I’ve been slowly realising over the last few years that I am a feminist. And what being feminist means to me is equality for all. I champion the rights of all humans to be treated fairly, respectfully, lovingly. I didn’t grow up a feminist, I bought into being a good girl, being nice, being quiet when grown ups were around, doing what I was told, fitting in, people pleasing. That I needed to look a certain way to be pleasing on the eye for men to accept me. That my capacity for success would almost entirely be decided by men, so I needed to look a certain way, behave a certain way, comply a certain way, fit in to a man’s world. 

As Sheryl Sandberg put it, in the workplace, I needed to “lean in” and learn how to lead as a man in order to succeed in the workplace still very much designed and dominated by men for men. I was pretty good at this (because I’m good at being a good girl and adapting myself to fit in).

What those ways of working taught me, is that I would never be good enough unless I was a man. Or had the approval of a man (and it didn’t matter if he was respectable or not). They also taught me a man could take whatever he wanted. They also taught me that for a good woman, or a compassionate man, those ways aren’t sustainable. They’re a fast track to burning out and killing your soul. And they certainly aren’t going to bring the world out of the pickle it’s found itself in. 

It’s fair to say that we still live in a mans world, I can’t change that fact, nor do I like it. We don’t have equality. We’ve come along way but we’re not there yet. And the mans world sits on top of a system which is geared toward feeding the needs of the old man’s world not the new human’s world. Power, ego, greed, control, competition, dominance. The system needs to change for sure, but that may take alot longer than any of us will survive. 

In the meantime we have choices about how we show up in our roles to lead and inspire others. There is another way, a way that’s neither male or female but one that embraces a different way of showing up. One that see’s the world through love and not hate or power. One that looks to join the dots across the horizons not dominate and control it. One that feels as much as it thinks. One that trusts and has compassion. One that’s generous and sharing. Inclusive and loving.

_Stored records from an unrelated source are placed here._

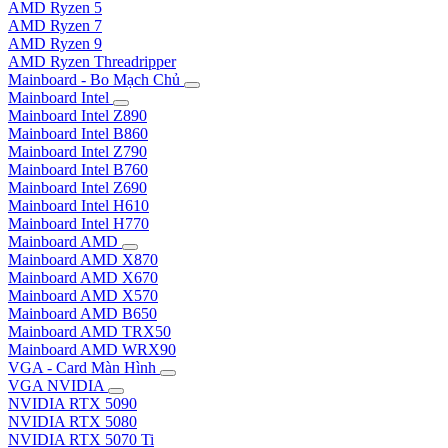
AMD Ryzen 5
AMD Ryzen 7
AMD Ryzen 9
AMD Ryzen Threadripper
Mainboard - Bo Mạch Chủ
Mainboard Intel
Mainboard Intel Z890
Mainboard Intel B860
Mainboard Intel Z790
Mainboard Intel B760
Mainboard Intel Z690
Mainboard Intel H610
Mainboard Intel H770
Mainboard AMD
Mainboard AMD X870
Mainboard AMD X670
Mainboard AMD X570
Mainboard AMD B650
Mainboard AMD TRX50
Mainboard AMD WRX90
VGA - Card Màn Hình
VGA NVIDIA
NVIDIA RTX 5090
NVIDIA RTX 5080
NVIDIA RTX 5070 Ti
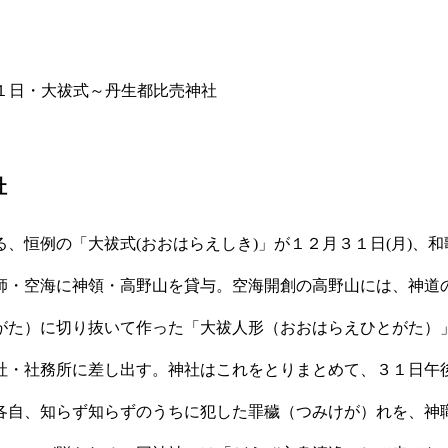
３１日・大祓式～丹生都比売神社
社
、恒例の「大祓式(おおはらえしき)」が１２月３１日(月)、和
師・空海に神領・高野山を貸与。空海開創の高野山には、神道の
がた）に切り抜いて作った「大祓人形（おおはらえひとがた）
社・社務所に差し出す。神社はこれをとりまとめて、３１日午
各自、知らず知らずのうちに犯した罪穢（つみけが）れを、神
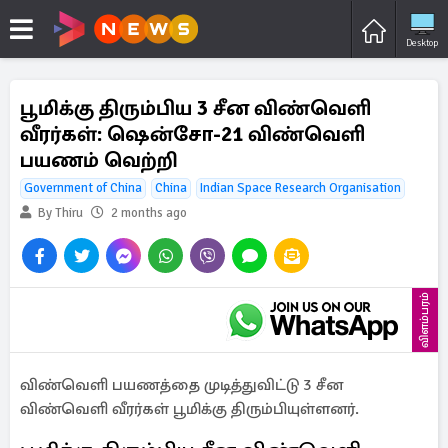
Desktop
பூமிக்கு திரும்பிய 3 சீன விண்வெளி
வீரர்கள்: ஷென்சோ-21 விண்வெளி
பயணம் வெற்றி
Government of China
China
Indian Space Research Organisation
By Thiru
2 months ago
விளம்பரம்
விண்வெளி பயணத்தை முடித்துவிட்டு 3 சீன
விண்வெளி வீரர்கள் பூமிக்கு திரும்பியுள்ளனர்.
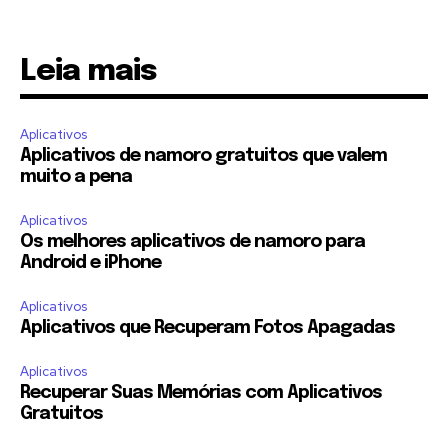
Leia mais
Aplicativos
Aplicativos de namoro gratuitos que valem
muito a pena
Aplicativos
Os melhores aplicativos de namoro para
Android e iPhone
Aplicativos
Aplicativos que Recuperam Fotos Apagadas
Aplicativos
Recuperar Suas Memórias com Aplicativos
Gratuitos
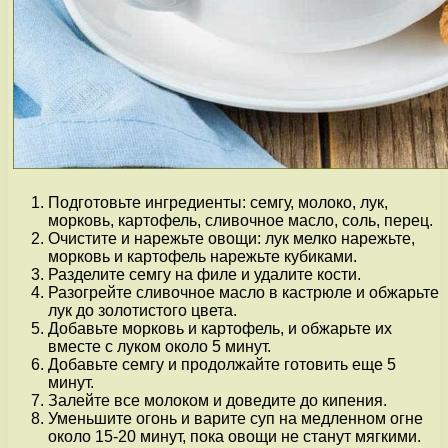
Подготовьте ингредиенты: семгу, молоко, лук,
морковь, картофель, сливочное масло, соль, перец.
Очистите и нарежьте овощи: лук мелко нарежьте,
морковь и картофель нарежьте кубиками.
Разделите семгу на филе и удалите кости.
Разогрейте сливочное масло в кастрюле и обжарьте
лук до золотистого цвета.
Добавьте морковь и картофель, и обжарьте их
вместе с луком около 5 минут.
Добавьте семгу и продолжайте готовить еще 5
минут.
Залейте все молоком и доведите до кипения.
Уменьшите огонь и варите суп на медленном огне
около 15-20 минут, пока овощи не станут мягкими.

The antidote to all this sits somewhere in leaning out rather than leaning in. Making the responsibility for change all our responsibility, not just the marginalised groups. I don’t want to have to lean in with my elbows to make space at the table, I want other people at that table, to notice other people and make space. To lean out. 

What Sheryl Sandbery did in writing her Lean in book was to help more leaders recognise that men (and the women leading like men) needed to lean out, unlearn those lean in behaviours and create a new leadership culture that benefits all.

It won’t be easy, but I’m up for it if you are. I’m committed to working with any leader who is tired of leaning in. Those that believe kindness should be present in all workplaces. Those that want to lean out, collaborate, unite, see the bigger picture and take responsibility for it for the good of all.